(Data records)
______

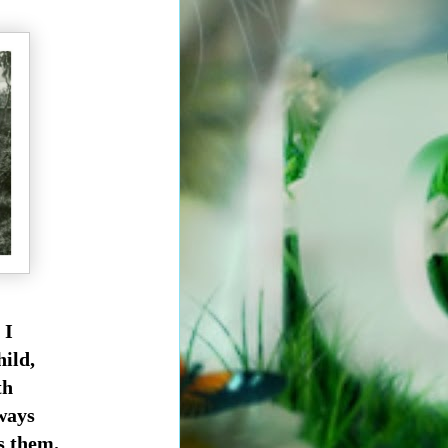
 I
hild,
th
lways
ss them.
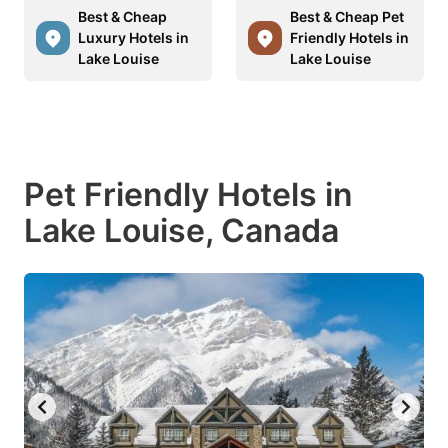
Best & Cheap
Best & Cheap Pet
Luxury Hotels in
Friendly Hotels in
Lake Louise
Lake Louise
Pet Friendly Hotels in
Lake Louise, Canada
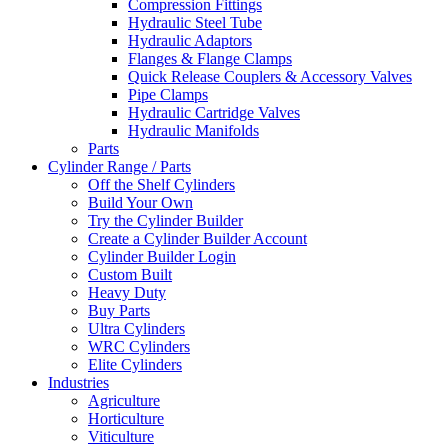
Compression Fittings
Hydraulic Steel Tube
Hydraulic Adaptors
Flanges & Flange Clamps
Quick Release Couplers & Accessory Valves
Pipe Clamps
Hydraulic Cartridge Valves
Hydraulic Manifolds
Parts
Cylinder Range / Parts
Off the Shelf Cylinders
Build Your Own
Try the Cylinder Builder
Create a Cylinder Builder Account
Cylinder Builder Login
Custom Built
Heavy Duty
Buy Parts
Ultra Cylinders
WRC Cylinders
Elite Cylinders
Industries
Agriculture
Horticulture
Viticulture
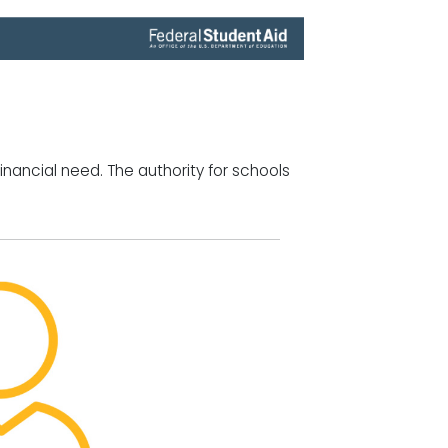
inancial need. The authority for schools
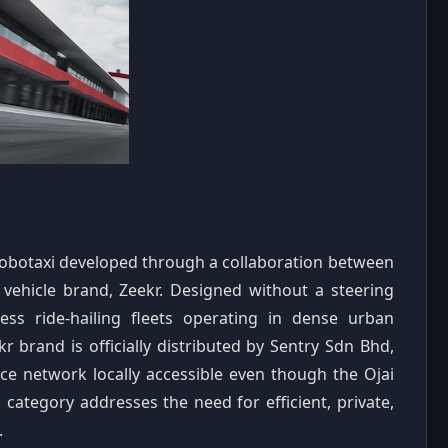
robotaxi developed through a collaboration between
vehicle brand, Zeekr. Designed without a steering
less ride-hailing fleets operating in dense urban
 brand is officially distributed by Sentry Sdn Bhd,
ce network locally accessible even though the Ojai
 category addresses the need for efficient, private,
.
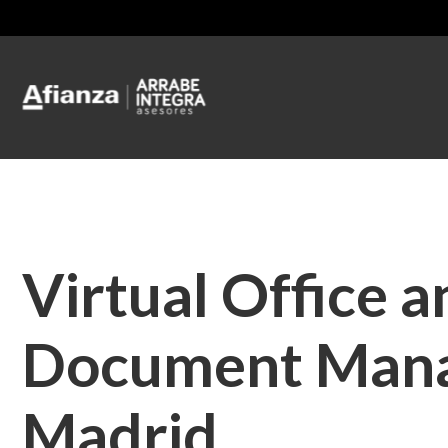
Virtual Office a
Document Man
Madrid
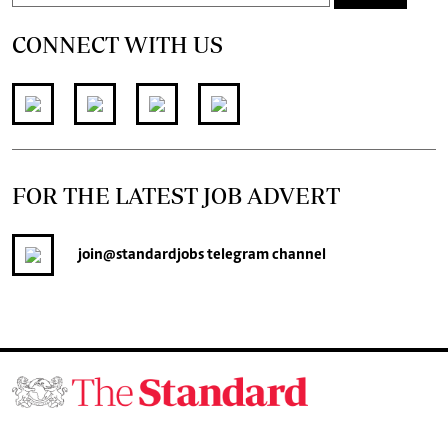
CONNECT WITH US
FOR THE LATEST JOB ADVERT
join
@standardjobs
telegram channel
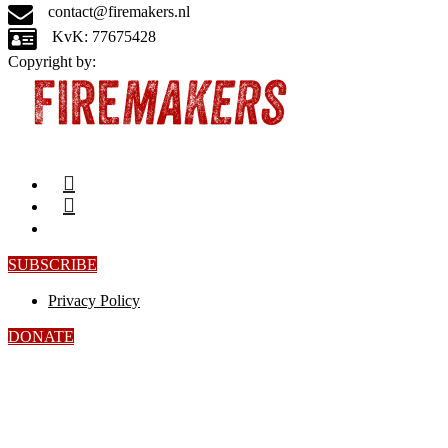
contact@firemakers.nl
KvK: 77675428
Copyright by:
SUBSCRIBE
Privacy Policy
DONATE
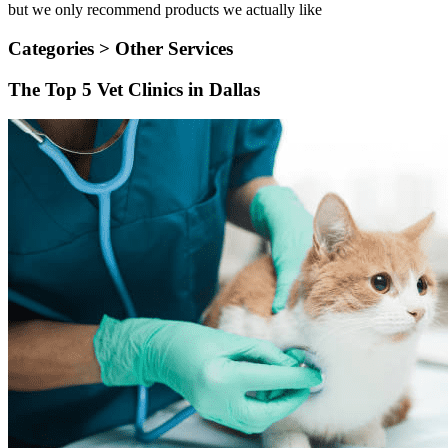
but we only recommend products we actually like
Categories >
Other Services
The Top 5 Vet Clinics in Dallas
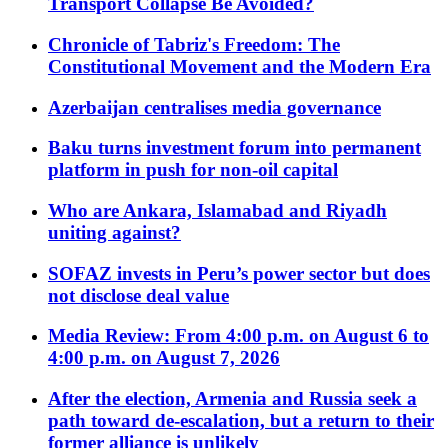
Transport Collapse Be Avoided?
Chronicle of Tabriz's Freedom: The
Constitutional Movement and the Modern Era
Azerbaijan centralises media governance
Baku turns investment forum into permanent
platform in push for non-oil capital
Who are Ankara, Islamabad and Riyadh
uniting against?
SOFAZ invests in Peru’s power sector but does
not disclose deal value
Media Review: From 4:00 p.m. on August 6 to
4:00 p.m. on August 7, 2026
After the election, Armenia and Russia seek a
path toward de-escalation, but a return to their
former alliance is unlikely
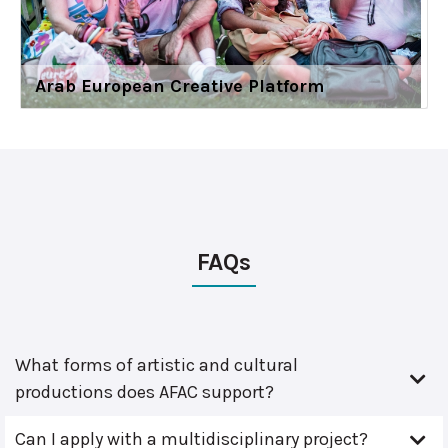
Arab European Creative Platform
FAQs
What forms of artistic and cultural
productions does AFAC support?
Can I apply with a multidisciplinary project?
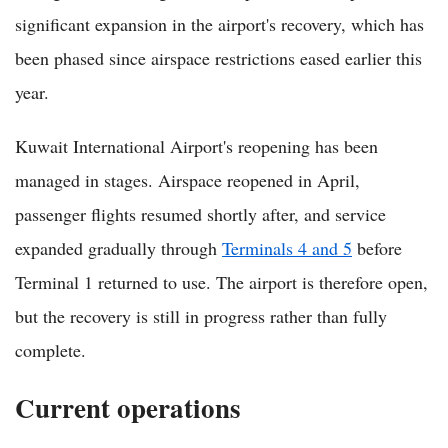
significant expansion in the airport's recovery, which has
been phased since airspace restrictions eased earlier this
year.
Kuwait International Airport's reopening has been
managed in stages. Airspace reopened in April,
passenger flights resumed shortly after, and service
expanded gradually through
Terminals 4 and 5
before
Terminal 1 returned to use. The airport is therefore open,
but the recovery is still in progress rather than fully
complete.
Current operations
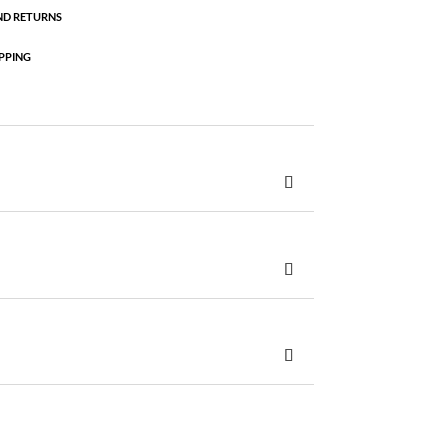
ND RETURNS
PPING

______

Exercise
Write out every line of text from the data word for word, leaving the pictures out of your answer.

Final answer
 I
hild,
th
lways
ss them.
Best & Cheap
Best & Cheap Pet
Luxury Hotels in
Friendly Hotels in
Lake Louise
Lake Louise
Pet Friendly Hotels in
Lake Louise, Canada
Compression Fittings
Hydraulic Steel Tube
Hydraulic Adaptors
Flanges & Flange Clamps
Quick Release Couplers & Accessory Valves
Pipe Clamps
Hydraulic Cartridge Valves
Hydraulic Manifolds
Parts
Cylinder Range / Parts
Off the Shelf Cylinders
Build Your Own
Try the Cylinder Builder
Create a Cylinder Builder Account
Cylinder Builder Login
Custom Built
Heavy Duty
Buy Parts
Ultra Cylinders
WRC Cylinders
Elite Cylinders
Industries
Agriculture
Horticulture
Viticulture
inancial need. The authority for schools
robotaxi developed through a collaboration between
vehicle brand, Zeekr. Designed without a steering
less ride-hailing fleets operating in dense urban
 brand is officially distributed by Sentry Sdn Bhd,
ce network locally accessible even though the Ojai
 category addresses the need for efficient, private,
.
Virtual Office a
Document Man
Madrid
CONNECT WITH US
FOR THE LATEST JOB ADVERT
join
@standardjobs
telegram channel
contact@firemakers.nl
KvK: 77675428
Copyright by:
SUBSCRIBE
Privacy Policy
DONATE
but we only recommend products we actually like
Categories >
Other Services
The Top 5 Vet Clinics in Dallas
Transport Collapse Be Avoided?
Chronicle of Tabriz's Freedom: The
Constitutional Movement and the Modern Era
Azerbaijan centralises media governance
Baku turns investment forum into permanent
platform in push for non-oil capital
Who are Ankara, Islamabad and Riyadh
uniting against?
SOFAZ invests in Peru’s power sector but does
not disclose deal value
Media Review: From 4:00 p.m. on August 6 to
4:00 p.m. on August 7, 2026
After the election, Armenia and Russia seek a
path toward de-escalation, but a return to their
former alliance is unlikely
Arab European Creative Platform
FAQs
What forms of artistic and cultural
productions does AFAC support?
Can I apply with a multidisciplinary project?
significant expansion in the airport's recovery, which has
been phased since airspace restrictions eased earlier this
year.
Kuwait International Airport's reopening has been
managed in stages. Airspace reopened in April,
passenger flights resumed shortly after, and service
expanded gradually through
Terminals 4 and 5
before
Terminal 1 returned to use. The airport is therefore open,
but the recovery is still in progress rather than fully
complete.
Current operations
ND RETURNS
PPING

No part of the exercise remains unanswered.